Barter System

In the past, when people were living in small societies and there was not much development as you see today. They were helping each other through barter system to mutually benefit one another. Barter system means exchange of one kind of goods and services for another kind of goods and services. There was no involvement of money in barter system.

This was happening in ancient civilisations. Some examples of Barter System are:

  • In the past traders from Europe used to trade goods such as fur and crafts in return for perfumes and silk from the Eastern part of the world.
  • In many tribal societies in India families used to exchange labour services in return for food and other labour services. For example, if a family needs labourers to harvest crop then another family would come to provide the service with the promise that it will get the same type of help in return either for harvesting crop or roofing house, etc.
  • People in various occupations, namely, farmers, artisans, cobblers, carpenters, etc. used to exchange their products and services among themselves.

The barter system is not prevalent now. In today’s world nobody pays any good in exchange of another good. Everybody pays money to buy goods and services.

Demerits of Barter System

1. A common problem with the barter system is the lack of double coincidence of wants. Double coincidence of wants mean that if one wants to exchange some good with another person then the latter must also be willing to exchange his good with the first person. For example, a person wants cloth and he has rice with him to offer in return. Then he can exchange rice for cloth with another person who has cloth and who also wants rice.

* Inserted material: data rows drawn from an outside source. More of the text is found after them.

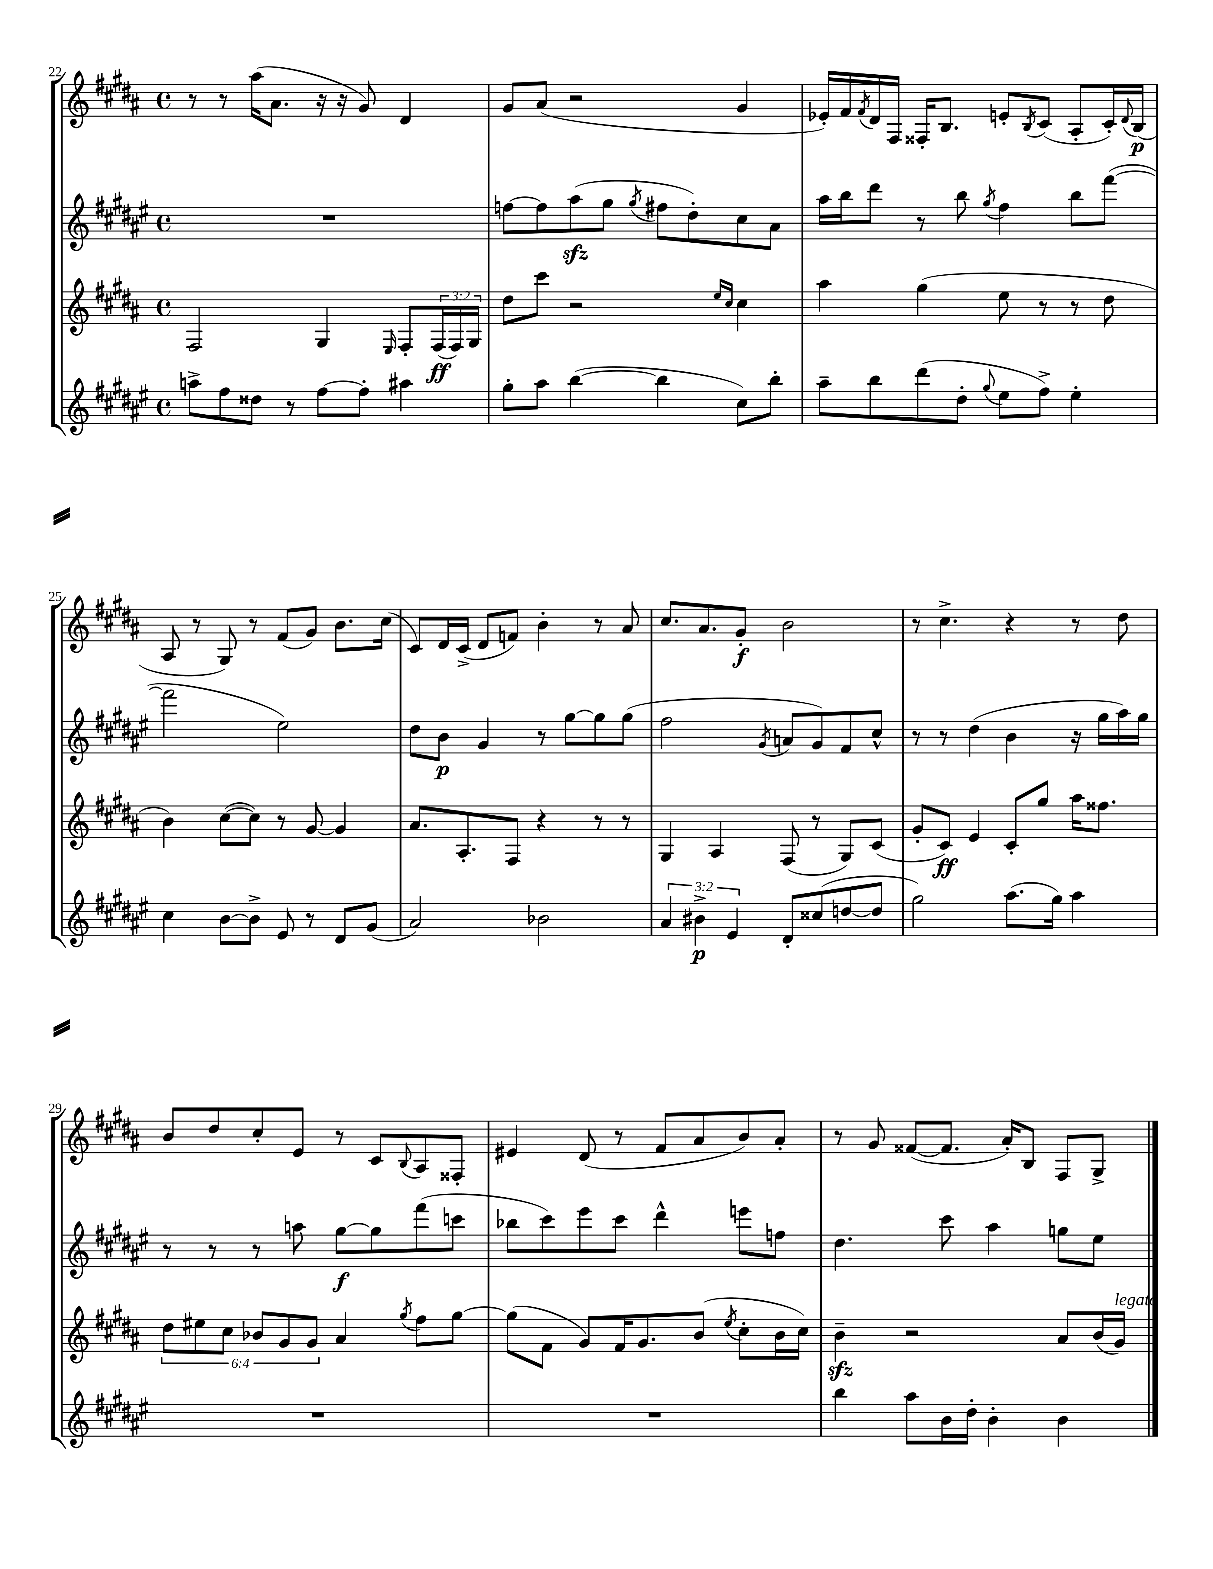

**kern	**kern	**kern	**kern
*staff4	*staff3	*staff2	*staff1
*clefG2	*clefG2	*clefG2	*clefG2
*k[f#c#g#d#a#e#]	*k[f#c#g#d#a#]	*k[f#c#g#d#a#e#]	*k[f#c#g#d#a#]
*M4/4	*M4/4	*M4/4	*M4/4
*met(c)	*met(c)	*met(c)	*met(c)
8aa^	2F#	1r	8r
8ff#	.	.	8r
8dd##	.	.	(16aa#
.	.	.	8.a#
8r	.	.	.
[8ff#	4G#	.	16r
.	.	.	16r
8ff#']	.	.	8g#)
.	16qqE	.	.
4aa#	8F#'	.	4d#
.	(24F#	.	.
.	24F#)	.	.
.	24G#	.	.
=	=	=	=
8gg#'	8dd#	[8ff	8g#
8aa#	8ccc#	8ff]	(8a#
([4bb	2r	(8aa#	2r
.	.	8gg#	.
.	.	8qgg#	.
4bb]	.	8ff#	.
.	.	8dd#')	.
.	16qqee	.	.
.	16qqcc#	.	.
8cc#)	4cc#	8cc#	4g#
8bb'	.	8a#	.
=	=	=	=
8aa#~	4aa#	16aa#	16e-')
.	.	16bb	16f#
.	.	.	8qf#
8bb	.	8ddd#	16d#
.	.	.	16F#
(8ddd#	(4gg#	8r	16F##'
.	.	.	8.B
8dd#'	.	8bb	.
8qqgg#	.	8qgg#	.
8ee#	8ee	4ff#	8e'
.	.	.	8qB
8ff#^)	8r	.	(8c#
4ee#'	8r	8bb	8A#'
.	8dd#	([8fff#	16c#')
.	.	.	8qqd#
.	.	.	(16B
=	=	=	=
4cc#	4b)	2fff#]	8A#
.	.	.	8r
[8b	([8cc#	.	8G#)
8b^]	8cc#])	.	8r
8e#	8r	2ee#)	(8f#
8r	[8g#	.	8g#)
8d#	4g#]	.	8.b
(8g#	.	.	.
.	.	.	(16cc#
=	=	=	=
2a#)	8.a#	8dd#	8c#)
.	.	8b	16d#
.	8.A#'	.	(16c#^
.	.	4g#	8d#
.	8F#	.	8f)
2b-	4r	8r	4b'
.	.	[8gg#	.
.	8r	8gg#]	8r
.	8r	(8gg#	8a#
=	=	=	=
6a#	4G#	2ff#	8.cc#
6b#^	.	.	.
.	.	.	8.a#
.	4A#	.	.
6e#	.	.	.
.	.	.	8g#'
.	.	8qg#	.
8d#'	(8F#	8a	2b
(8cc##	8r	8g#)	.
[8dd	8G#)	8f#	.
8dd]	(8c#	8cc#^^	.
=	=	=	=
2gg#)	8g#'	8r	8r
.	8c#)	8r	4.cc#^
.	4e	(4dd#	.
(8.aa#	8c#'	4b	4r
.	8gg#	.	.
16gg#)	.	.	.
4aa#	16aa#	16r	8r
.	8.ff##	16gg#	.
.	.	16aa#)	8dd#
.	.	16gg#	.
=	=	=	=
1r	12dd#	8r	8b
.	12ee#	.	.
.	.	8r	8dd#
.	12cc#	.	.
.	12b-	8r	8cc#'
.	12g#	.	.
.	.	8aa	8e
.	12g#	.	.
.	4a#	[8gg#	8r
.	.	8gg#]	8c#
.	8qgg#	.	8qqB
.	8ff#	(8fff#	8A#
.	[8gg#	8ccc	8F##'
=	=	=	=
1r	(8gg#]	8bb-	4e#
.	8f#	8ccc#)	.
.	8g#)	8eee#	(8d#
.	16f#	8ccc#	8r
.	8.g#	.	.
.	.	4ddd#^^	8f#
.	(8b	.	8a#
.	8qee	.	.
.	8cc#'	8eee	8b)
.	16b	8ff	8a#'
.	16cc#)	.	.
=	=	=	=
4bb	4b~	4.dd#	8r
.	.	.	8g#
8aa#	2r	.	([8f##
16b	.	8ccc#	8.f##]
16dd#'	.	.	.
4b'	.	4aa#	.
.	.	.	16a#')
.	.	.	8B
4b	8a#	8gg	8F#
.	(16b	8ee#	8G#^
.	16g#)	.	.
==	==	==	==
*-	*-	*-	*-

In practical life, such situation may or may not arise.

A related problem of barter system was that, one had to spend lot of time in searching for the person who was ready to exchange. However, in the early period of human civilisation this was a very difficult task as there was no proper facility with regard to transport and communication.

2. Lack of division of goods: Certain goods are not physically divisible into small pieces. Suppose, a person possesses a cow and he wants items, such as cloth, food grains, etc. Then how much of cow can be traded for cloth; how much of cow can be traded for food grains? It was very difficult to determine because, a cow cannot be divided into several pieces.

3. Lack of divisibility of goods: Under barter system, it was difficult to equate the values of different goods which were traded because of lack of common unit of measurement. For example, it will be very difficult to determine the amount of cow required to trade for some specific amount of food grains, or some yards of cloth. 

4. Another problem of barter system is that a person must store a large volume of his own good in order to exchange for his or her desired goods with others on day to day basis. For example, a farmer who has produced wheat. Obviously he will use some amount of wheat for his own consumption and keep some amount to get other necessary items by trading with others. If he wants furniture, then he will go to a carpenter who is willing to trade furniture in return of his wheat. Similarly, if he wants cloth, then he has to trade with a weaver who is ready to give cloth by receiving wheat and so on.

5. A major problem of barter system is that, a good looses its original quality and value if it is stored for a long period. Many goods, such as salt, vegetables, etc, are perishable. Hence, goods were never accepted for trading in future because they could not be used as store of value. This also implies that no good could be used for the purpose of lending and borrowing.

Due to above problems, the barter system could not continue for long. As human civilisation progressed people realised that there has to be some common medium of exchange which can be easily carried, stored, and used to express value of a good. So money came into being. Hence, the need for money arose due to the failure of barter system.